Records from a dataset

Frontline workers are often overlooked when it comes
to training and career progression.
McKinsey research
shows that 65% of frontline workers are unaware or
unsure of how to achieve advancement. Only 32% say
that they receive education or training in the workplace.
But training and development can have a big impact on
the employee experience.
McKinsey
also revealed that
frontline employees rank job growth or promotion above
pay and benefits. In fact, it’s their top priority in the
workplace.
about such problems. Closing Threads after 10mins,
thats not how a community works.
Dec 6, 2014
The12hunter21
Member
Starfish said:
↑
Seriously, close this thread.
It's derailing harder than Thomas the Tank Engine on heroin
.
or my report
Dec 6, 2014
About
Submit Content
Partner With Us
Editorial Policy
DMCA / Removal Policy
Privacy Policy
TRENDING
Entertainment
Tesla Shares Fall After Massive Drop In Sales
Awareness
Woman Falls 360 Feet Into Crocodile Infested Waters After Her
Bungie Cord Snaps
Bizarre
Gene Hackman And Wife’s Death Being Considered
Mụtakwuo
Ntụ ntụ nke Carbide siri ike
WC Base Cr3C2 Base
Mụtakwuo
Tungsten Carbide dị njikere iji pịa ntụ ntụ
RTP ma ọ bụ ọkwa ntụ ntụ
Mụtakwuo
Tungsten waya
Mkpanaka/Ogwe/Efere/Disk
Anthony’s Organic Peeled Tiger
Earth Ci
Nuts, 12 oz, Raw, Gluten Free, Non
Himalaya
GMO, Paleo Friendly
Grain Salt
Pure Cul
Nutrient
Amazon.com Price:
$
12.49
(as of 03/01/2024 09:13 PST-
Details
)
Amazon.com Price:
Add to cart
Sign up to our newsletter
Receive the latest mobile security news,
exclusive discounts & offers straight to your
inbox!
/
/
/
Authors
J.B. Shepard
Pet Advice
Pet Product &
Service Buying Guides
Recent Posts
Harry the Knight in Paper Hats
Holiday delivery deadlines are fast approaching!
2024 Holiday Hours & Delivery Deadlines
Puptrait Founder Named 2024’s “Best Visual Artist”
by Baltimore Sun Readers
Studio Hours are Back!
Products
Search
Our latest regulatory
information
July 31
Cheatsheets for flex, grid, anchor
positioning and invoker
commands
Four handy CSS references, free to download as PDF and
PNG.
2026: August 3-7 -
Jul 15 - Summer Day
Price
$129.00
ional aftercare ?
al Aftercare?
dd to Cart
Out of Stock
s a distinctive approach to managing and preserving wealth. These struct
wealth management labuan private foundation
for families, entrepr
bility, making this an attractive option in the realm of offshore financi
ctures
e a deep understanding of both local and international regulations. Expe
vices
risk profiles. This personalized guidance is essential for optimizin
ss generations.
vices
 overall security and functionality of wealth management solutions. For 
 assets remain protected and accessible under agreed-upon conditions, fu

→ **Your task**: Collect every line with the string "latest" from the records, and copy each.

→ **Task solution**:
Receive the latest mobile security news,
Our latest regulatory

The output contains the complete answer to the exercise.